Exercise description – Swap "zero-indexed" for "zero-based" in the material from its start through the line that contains "48: (1347, 845)", and return those lines with nothing else changed.

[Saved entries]
______________________________
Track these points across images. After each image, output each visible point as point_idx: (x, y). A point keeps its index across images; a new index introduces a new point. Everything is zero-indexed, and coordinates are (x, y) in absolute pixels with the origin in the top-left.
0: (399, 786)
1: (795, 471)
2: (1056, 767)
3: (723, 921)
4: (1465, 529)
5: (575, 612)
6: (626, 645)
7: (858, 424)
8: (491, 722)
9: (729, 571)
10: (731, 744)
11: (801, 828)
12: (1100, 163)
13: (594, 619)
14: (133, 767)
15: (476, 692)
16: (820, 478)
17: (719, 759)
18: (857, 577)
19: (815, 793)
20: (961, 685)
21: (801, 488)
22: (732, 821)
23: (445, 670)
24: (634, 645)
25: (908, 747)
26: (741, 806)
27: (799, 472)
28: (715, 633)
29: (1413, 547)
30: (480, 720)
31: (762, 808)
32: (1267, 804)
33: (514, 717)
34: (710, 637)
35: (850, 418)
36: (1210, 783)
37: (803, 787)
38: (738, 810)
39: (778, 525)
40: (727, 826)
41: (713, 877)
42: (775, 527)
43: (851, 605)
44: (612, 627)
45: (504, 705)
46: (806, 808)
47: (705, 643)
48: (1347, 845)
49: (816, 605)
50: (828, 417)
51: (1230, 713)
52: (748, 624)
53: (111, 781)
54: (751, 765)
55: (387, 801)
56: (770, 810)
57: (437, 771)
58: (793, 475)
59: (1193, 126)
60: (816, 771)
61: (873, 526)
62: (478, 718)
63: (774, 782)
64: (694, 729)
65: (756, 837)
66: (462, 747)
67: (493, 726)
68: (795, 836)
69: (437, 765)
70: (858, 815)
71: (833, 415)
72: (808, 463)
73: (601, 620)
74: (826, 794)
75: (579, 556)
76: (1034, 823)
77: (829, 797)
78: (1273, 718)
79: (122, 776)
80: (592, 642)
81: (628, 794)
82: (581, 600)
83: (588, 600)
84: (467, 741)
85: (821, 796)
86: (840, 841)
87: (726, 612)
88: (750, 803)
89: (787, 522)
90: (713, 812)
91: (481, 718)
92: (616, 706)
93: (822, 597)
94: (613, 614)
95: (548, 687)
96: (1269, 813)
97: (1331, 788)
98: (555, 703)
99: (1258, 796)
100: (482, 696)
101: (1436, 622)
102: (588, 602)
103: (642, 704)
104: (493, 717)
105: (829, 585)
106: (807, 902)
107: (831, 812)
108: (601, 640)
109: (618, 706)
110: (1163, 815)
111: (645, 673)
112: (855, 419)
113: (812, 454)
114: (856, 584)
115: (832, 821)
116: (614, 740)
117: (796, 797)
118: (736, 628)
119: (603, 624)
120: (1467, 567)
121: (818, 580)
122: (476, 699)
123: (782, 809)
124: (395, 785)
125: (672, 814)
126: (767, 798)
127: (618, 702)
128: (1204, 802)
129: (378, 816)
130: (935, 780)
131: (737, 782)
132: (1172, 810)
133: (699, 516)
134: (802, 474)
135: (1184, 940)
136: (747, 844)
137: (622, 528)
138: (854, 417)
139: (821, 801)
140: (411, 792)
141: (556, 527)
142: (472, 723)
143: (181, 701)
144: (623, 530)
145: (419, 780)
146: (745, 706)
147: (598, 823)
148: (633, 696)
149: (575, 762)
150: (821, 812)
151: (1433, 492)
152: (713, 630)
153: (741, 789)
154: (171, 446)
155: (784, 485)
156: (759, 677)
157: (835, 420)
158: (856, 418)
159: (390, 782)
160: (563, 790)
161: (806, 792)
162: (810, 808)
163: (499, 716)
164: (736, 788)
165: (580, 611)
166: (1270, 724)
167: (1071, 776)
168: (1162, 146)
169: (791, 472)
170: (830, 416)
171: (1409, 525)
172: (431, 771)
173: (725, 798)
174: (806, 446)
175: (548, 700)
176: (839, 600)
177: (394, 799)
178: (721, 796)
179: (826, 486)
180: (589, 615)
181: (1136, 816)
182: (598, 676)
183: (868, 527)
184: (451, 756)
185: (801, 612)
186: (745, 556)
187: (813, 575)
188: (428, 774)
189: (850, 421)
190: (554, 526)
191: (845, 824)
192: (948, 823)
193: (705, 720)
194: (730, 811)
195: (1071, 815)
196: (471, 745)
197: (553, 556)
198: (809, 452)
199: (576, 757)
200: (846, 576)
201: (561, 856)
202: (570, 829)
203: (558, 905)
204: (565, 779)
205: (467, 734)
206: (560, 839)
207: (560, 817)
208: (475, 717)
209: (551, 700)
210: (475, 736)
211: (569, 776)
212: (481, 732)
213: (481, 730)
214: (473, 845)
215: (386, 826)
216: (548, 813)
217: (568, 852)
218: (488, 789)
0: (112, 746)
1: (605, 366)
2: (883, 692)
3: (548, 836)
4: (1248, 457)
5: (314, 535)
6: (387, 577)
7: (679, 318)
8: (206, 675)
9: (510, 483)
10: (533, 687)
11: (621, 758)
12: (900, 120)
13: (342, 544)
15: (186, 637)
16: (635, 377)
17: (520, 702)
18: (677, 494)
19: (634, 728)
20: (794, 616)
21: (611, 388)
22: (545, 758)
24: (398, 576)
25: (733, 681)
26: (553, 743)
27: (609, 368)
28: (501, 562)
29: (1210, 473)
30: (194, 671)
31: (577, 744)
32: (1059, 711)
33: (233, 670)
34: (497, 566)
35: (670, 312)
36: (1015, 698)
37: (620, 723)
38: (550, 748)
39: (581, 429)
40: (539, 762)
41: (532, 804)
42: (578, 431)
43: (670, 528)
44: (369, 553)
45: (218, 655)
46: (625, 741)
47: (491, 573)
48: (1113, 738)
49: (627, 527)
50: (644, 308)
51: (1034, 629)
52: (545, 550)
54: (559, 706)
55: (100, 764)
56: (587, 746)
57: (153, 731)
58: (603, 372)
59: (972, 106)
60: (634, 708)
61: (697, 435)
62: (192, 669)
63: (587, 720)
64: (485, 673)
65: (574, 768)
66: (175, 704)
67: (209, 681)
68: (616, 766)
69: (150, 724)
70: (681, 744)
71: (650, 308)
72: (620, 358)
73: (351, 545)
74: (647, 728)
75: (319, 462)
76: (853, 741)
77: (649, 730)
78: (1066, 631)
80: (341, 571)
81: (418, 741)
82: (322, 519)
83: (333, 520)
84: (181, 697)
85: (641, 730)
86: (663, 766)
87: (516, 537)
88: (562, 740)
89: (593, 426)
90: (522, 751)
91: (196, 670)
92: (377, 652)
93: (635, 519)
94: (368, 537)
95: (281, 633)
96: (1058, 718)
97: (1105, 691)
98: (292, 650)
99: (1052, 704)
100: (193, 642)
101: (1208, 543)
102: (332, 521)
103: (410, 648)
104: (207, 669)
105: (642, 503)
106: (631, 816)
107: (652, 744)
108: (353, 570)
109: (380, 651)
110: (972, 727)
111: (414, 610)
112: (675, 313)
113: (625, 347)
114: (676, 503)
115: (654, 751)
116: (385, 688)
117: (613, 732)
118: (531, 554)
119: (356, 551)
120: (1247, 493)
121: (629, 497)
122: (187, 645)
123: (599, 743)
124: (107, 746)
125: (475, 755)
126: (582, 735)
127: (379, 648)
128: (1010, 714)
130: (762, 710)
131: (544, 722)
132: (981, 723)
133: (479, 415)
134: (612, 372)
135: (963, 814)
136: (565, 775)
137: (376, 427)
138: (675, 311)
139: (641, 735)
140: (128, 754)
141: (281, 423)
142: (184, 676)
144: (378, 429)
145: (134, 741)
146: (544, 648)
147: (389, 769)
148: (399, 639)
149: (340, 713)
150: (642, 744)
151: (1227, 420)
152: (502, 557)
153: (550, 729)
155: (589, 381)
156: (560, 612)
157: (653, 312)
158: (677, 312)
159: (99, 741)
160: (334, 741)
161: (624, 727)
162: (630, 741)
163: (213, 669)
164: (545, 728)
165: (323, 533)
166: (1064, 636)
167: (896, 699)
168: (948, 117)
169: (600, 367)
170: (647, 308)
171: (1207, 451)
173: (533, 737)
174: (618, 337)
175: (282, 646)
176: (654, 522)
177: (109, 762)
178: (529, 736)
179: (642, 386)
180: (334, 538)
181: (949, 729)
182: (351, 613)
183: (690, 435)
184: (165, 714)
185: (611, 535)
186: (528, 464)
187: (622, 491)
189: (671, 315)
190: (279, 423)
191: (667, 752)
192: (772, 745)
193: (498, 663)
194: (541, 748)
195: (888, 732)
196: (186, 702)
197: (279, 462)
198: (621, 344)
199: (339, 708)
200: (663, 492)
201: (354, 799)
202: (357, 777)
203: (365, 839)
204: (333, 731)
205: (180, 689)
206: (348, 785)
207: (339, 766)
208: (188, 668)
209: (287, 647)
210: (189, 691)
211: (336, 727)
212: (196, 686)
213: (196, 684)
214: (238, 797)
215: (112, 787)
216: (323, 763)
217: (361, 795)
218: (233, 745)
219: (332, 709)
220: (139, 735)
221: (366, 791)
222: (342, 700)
______________________________
Written solution –
Track these points across images. After each image, output each visible point as point_idx: (x, y). A point keeps its index across images; a new index introduces a new point. Everything is zero-based, and coordinates are (x, y) in absolute pixels with the origin in the top-left.
0: (399, 786)
1: (795, 471)
2: (1056, 767)
3: (723, 921)
4: (1465, 529)
5: (575, 612)
6: (626, 645)
7: (858, 424)
8: (491, 722)
9: (729, 571)
10: (731, 744)
11: (801, 828)
12: (1100, 163)
13: (594, 619)
14: (133, 767)
15: (476, 692)
16: (820, 478)
17: (719, 759)
18: (857, 577)
19: (815, 793)
20: (961, 685)
21: (801, 488)
22: (732, 821)
23: (445, 670)
24: (634, 645)
25: (908, 747)
26: (741, 806)
27: (799, 472)
28: (715, 633)
29: (1413, 547)
30: (480, 720)
31: (762, 808)
32: (1267, 804)
33: (514, 717)
34: (710, 637)
35: (850, 418)
36: (1210, 783)
37: (803, 787)
38: (738, 810)
39: (778, 525)
40: (727, 826)
41: (713, 877)
42: (775, 527)
43: (851, 605)
44: (612, 627)
45: (504, 705)
46: (806, 808)
47: (705, 643)
48: (1347, 845)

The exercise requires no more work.